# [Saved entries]
_ _ _ _ _ _ _
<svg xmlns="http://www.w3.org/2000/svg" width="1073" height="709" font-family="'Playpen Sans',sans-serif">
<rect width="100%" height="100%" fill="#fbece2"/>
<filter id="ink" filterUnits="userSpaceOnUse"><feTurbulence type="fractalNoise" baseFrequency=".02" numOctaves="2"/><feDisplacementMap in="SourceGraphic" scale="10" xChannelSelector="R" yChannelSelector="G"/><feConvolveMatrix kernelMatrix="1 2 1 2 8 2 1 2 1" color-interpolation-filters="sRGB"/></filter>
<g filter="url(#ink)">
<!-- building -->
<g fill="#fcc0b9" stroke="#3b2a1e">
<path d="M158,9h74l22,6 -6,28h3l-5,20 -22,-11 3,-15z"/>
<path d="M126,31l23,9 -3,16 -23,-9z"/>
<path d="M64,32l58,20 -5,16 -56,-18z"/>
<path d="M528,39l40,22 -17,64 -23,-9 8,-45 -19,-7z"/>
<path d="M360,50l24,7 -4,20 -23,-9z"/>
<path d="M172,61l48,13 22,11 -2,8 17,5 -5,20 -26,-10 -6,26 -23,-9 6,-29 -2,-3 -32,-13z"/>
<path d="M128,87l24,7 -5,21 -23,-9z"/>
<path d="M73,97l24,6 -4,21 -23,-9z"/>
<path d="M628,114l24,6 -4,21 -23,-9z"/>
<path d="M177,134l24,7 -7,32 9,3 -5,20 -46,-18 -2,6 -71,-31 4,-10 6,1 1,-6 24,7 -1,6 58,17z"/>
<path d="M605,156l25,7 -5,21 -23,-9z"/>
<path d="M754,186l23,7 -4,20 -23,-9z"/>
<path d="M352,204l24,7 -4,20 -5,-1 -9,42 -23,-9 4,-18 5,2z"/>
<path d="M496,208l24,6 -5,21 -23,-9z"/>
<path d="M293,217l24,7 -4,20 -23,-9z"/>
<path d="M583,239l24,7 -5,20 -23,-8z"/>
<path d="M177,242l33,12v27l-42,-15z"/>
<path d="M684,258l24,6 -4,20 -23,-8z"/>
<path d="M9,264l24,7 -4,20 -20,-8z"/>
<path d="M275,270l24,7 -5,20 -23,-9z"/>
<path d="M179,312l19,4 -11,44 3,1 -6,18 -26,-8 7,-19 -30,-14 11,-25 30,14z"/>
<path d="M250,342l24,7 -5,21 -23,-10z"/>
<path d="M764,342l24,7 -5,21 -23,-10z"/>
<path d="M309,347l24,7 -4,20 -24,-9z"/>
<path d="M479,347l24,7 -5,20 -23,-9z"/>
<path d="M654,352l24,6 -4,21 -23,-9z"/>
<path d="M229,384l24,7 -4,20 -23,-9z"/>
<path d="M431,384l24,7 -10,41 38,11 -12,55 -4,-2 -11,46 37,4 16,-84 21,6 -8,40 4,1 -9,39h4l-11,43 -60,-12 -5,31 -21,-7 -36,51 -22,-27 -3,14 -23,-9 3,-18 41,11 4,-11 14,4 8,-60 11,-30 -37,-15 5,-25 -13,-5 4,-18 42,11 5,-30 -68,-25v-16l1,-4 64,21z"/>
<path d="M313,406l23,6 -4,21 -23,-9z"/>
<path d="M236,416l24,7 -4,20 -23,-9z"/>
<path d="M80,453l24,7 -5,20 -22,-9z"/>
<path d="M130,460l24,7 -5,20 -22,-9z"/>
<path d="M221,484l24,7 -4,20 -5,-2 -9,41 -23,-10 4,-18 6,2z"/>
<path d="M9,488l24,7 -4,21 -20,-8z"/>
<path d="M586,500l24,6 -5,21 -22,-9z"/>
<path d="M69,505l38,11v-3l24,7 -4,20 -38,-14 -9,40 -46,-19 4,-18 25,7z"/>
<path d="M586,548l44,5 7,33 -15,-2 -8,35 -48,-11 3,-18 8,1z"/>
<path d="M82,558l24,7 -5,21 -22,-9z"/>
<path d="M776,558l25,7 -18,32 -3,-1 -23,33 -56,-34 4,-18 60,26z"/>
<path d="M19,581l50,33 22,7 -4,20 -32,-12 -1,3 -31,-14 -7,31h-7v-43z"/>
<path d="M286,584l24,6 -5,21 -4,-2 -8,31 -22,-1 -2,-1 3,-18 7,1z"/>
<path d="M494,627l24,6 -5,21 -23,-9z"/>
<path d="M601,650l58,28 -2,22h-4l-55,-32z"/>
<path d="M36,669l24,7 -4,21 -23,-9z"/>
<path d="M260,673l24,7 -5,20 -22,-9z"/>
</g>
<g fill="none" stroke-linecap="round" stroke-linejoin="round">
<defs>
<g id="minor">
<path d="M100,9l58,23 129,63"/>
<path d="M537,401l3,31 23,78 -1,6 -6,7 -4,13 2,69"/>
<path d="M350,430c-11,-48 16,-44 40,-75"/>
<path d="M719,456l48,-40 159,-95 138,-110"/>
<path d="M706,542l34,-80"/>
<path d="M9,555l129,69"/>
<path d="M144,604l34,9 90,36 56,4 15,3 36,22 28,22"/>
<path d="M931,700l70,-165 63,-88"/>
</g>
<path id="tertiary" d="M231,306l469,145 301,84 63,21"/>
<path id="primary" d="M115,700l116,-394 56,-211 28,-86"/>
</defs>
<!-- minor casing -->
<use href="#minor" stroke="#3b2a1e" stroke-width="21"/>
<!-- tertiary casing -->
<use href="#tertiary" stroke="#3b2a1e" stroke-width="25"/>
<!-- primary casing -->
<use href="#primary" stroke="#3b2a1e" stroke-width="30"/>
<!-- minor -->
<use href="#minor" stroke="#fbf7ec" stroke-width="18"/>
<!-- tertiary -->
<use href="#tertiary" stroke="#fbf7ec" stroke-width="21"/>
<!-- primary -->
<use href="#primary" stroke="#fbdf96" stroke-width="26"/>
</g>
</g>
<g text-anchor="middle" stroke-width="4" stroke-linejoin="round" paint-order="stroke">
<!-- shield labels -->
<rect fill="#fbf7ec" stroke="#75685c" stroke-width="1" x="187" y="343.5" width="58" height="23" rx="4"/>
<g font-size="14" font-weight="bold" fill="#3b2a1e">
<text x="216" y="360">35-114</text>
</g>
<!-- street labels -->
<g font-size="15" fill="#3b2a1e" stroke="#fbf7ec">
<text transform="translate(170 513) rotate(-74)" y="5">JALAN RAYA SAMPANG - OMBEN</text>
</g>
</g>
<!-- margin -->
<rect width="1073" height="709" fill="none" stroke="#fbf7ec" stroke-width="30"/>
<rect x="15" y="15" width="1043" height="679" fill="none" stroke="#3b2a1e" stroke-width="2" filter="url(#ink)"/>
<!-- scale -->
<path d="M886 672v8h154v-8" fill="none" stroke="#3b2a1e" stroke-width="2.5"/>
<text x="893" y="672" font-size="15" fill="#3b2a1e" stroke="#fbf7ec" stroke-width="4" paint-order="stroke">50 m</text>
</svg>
_ _ _ _ _ _ _
# [PROBLEM TO SOLVE]
Retype all of the data exactly. Leave nothing out.

# [SOLUTION FOR THIS EXERCISE]
<svg xmlns="http://www.w3.org/2000/svg" width="1073" height="709" font-family="'Playpen Sans',sans-serif">
<rect width="100%" height="100%" fill="#fbece2"/>
<filter id="ink" filterUnits="userSpaceOnUse"><feTurbulence type="fractalNoise" baseFrequency=".02" numOctaves="2"/><feDisplacementMap in="SourceGraphic" scale="10" xChannelSelector="R" yChannelSelector="G"/><feConvolveMatrix kernelMatrix="1 2 1 2 8 2 1 2 1" color-interpolation-filters="sRGB"/></filter>
<g filter="url(#ink)">
<!-- building -->
<g fill="#fcc0b9" stroke="#3b2a1e">
<path d="M158,9h74l22,6 -6,28h3l-5,20 -22,-11 3,-15z"/>
<path d="M126,31l23,9 -3,16 -23,-9z"/>
<path d="M64,32l58,20 -5,16 -56,-18z"/>
<path d="M528,39l40,22 -17,64 -23,-9 8,-45 -19,-7z"/>
<path d="M360,50l24,7 -4,20 -23,-9z"/>
<path d="M172,61l48,13 22,11 -2,8 17,5 -5,20 -26,-10 -6,26 -23,-9 6,-29 -2,-3 -32,-13z"/>
<path d="M128,87l24,7 -5,21 -23,-9z"/>
<path d="M73,97l24,6 -4,21 -23,-9z"/>
<path d="M628,114l24,6 -4,21 -23,-9z"/>
<path d="M177,134l24,7 -7,32 9,3 -5,20 -46,-18 -2,6 -71,-31 4,-10 6,1 1,-6 24,7 -1,6 58,17z"/>
<path d="M605,156l25,7 -5,21 -23,-9z"/>
<path d="M754,186l23,7 -4,20 -23,-9z"/>
<path d="M352,204l24,7 -4,20 -5,-1 -9,42 -23,-9 4,-18 5,2z"/>
<path d="M496,208l24,6 -5,21 -23,-9z"/>
<path d="M293,217l24,7 -4,20 -23,-9z"/>
<path d="M583,239l24,7 -5,20 -23,-8z"/>
<path d="M177,242l33,12v27l-42,-15z"/>
<path d="M684,258l24,6 -4,20 -23,-8z"/>
<path d="M9,264l24,7 -4,20 -20,-8z"/>
<path d="M275,270l24,7 -5,20 -23,-9z"/>
<path d="M179,312l19,4 -11,44 3,1 -6,18 -26,-8 7,-19 -30,-14 11,-25 30,14z"/>
<path d="M250,342l24,7 -5,21 -23,-10z"/>
<path d="M764,342l24,7 -5,21 -23,-10z"/>
<path d="M309,347l24,7 -4,20 -24,-9z"/>
<path d="M479,347l24,7 -5,20 -23,-9z"/>
<path d="M654,352l24,6 -4,21 -23,-9z"/>
<path d="M229,384l24,7 -4,20 -23,-9z"/>
<path d="M431,384l24,7 -10,41 38,11 -12,55 -4,-2 -11,46 37,4 16,-84 21,6 -8,40 4,1 -9,39h4l-11,43 -60,-12 -5,31 -21,-7 -36,51 -22,-27 -3,14 -23,-9 3,-18 41,11 4,-11 14,4 8,-60 11,-30 -37,-15 5,-25 -13,-5 4,-18 42,11 5,-30 -68,-25v-16l1,-4 64,21z"/>
<path d="M313,406l23,6 -4,21 -23,-9z"/>
<path d="M236,416l24,7 -4,20 -23,-9z"/>
<path d="M80,453l24,7 -5,20 -22,-9z"/>
<path d="M130,460l24,7 -5,20 -22,-9z"/>
<path d="M221,484l24,7 -4,20 -5,-2 -9,41 -23,-10 4,-18 6,2z"/>
<path d="M9,488l24,7 -4,21 -20,-8z"/>
<path d="M586,500l24,6 -5,21 -22,-9z"/>
<path d="M69,505l38,11v-3l24,7 -4,20 -38,-14 -9,40 -46,-19 4,-18 25,7z"/>
<path d="M586,548l44,5 7,33 -15,-2 -8,35 -48,-11 3,-18 8,1z"/>
<path d="M82,558l24,7 -5,21 -22,-9z"/>
<path d="M776,558l25,7 -18,32 -3,-1 -23,33 -56,-34 4,-18 60,26z"/>
<path d="M19,581l50,33 22,7 -4,20 -32,-12 -1,3 -31,-14 -7,31h-7v-43z"/>
<path d="M286,584l24,6 -5,21 -4,-2 -8,31 -22,-1 -2,-1 3,-18 7,1z"/>
<path d="M494,627l24,6 -5,21 -23,-9z"/>
<path d="M601,650l58,28 -2,22h-4l-55,-32z"/>
<path d="M36,669l24,7 -4,21 -23,-9z"/>
<path d="M260,673l24,7 -5,20 -22,-9z"/>
</g>
<g fill="none" stroke-linecap="round" stroke-linejoin="round">
<defs>
<g id="minor">
<path d="M100,9l58,23 129,63"/>
<path d="M537,401l3,31 23,78 -1,6 -6,7 -4,13 2,69"/>
<path d="M350,430c-11,-48 16,-44 40,-75"/>
<path d="M719,456l48,-40 159,-95 138,-110"/>
<path d="M706,542l34,-80"/>
<path d="M9,555l129,69"/>
<path d="M144,604l34,9 90,36 56,4 15,3 36,22 28,22"/>
<path d="M931,700l70,-165 63,-88"/>
</g>
<path id="tertiary" d="M231,306l469,145 301,84 63,21"/>
<path id="primary" d="M115,700l116,-394 56,-211 28,-86"/>
</defs>
<!-- minor casing -->
<use href="#minor" stroke="#3b2a1e" stroke-width="21"/>
<!-- tertiary casing -->
<use href="#tertiary" stroke="#3b2a1e" stroke-width="25"/>
<!-- primary casing -->
<use href="#primary" stroke="#3b2a1e" stroke-width="30"/>
<!-- minor -->
<use href="#minor" stroke="#fbf7ec" stroke-width="18"/>
<!-- tertiary -->
<use href="#tertiary" stroke="#fbf7ec" stroke-width="21"/>
<!-- primary -->
<use href="#primary" stroke="#fbdf96" stroke-width="26"/>
</g>
</g>
<g text-anchor="middle" stroke-width="4" stroke-linejoin="round" paint-order="stroke">
<!-- shield labels -->
<rect fill="#fbf7ec" stroke="#75685c" stroke-width="1" x="187" y="343.5" width="58" height="23" rx="4"/>
<g font-size="14" font-weight="bold" fill="#3b2a1e">
<text x="216" y="360">35-114</text>
</g>
<!-- street labels -->
<g font-size="15" fill="#3b2a1e" stroke="#fbf7ec">
<text transform="translate(170 513) rotate(-74)" y="5">JALAN RAYA SAMPANG - OMBEN</text>
</g>
</g>
<!-- margin -->
<rect width="1073" height="709" fill="none" stroke="#fbf7ec" stroke-width="30"/>
<rect x="15" y="15" width="1043" height="679" fill="none" stroke="#3b2a1e" stroke-width="2" filter="url(#ink)"/>
<!-- scale -->
<path d="M886 672v8h154v-8" fill="none" stroke="#3b2a1e" stroke-width="2.5"/>
<text x="893" y="672" font-size="15" fill="#3b2a1e" stroke="#fbf7ec" stroke-width="4" paint-order="stroke">50 m</text>
</svg>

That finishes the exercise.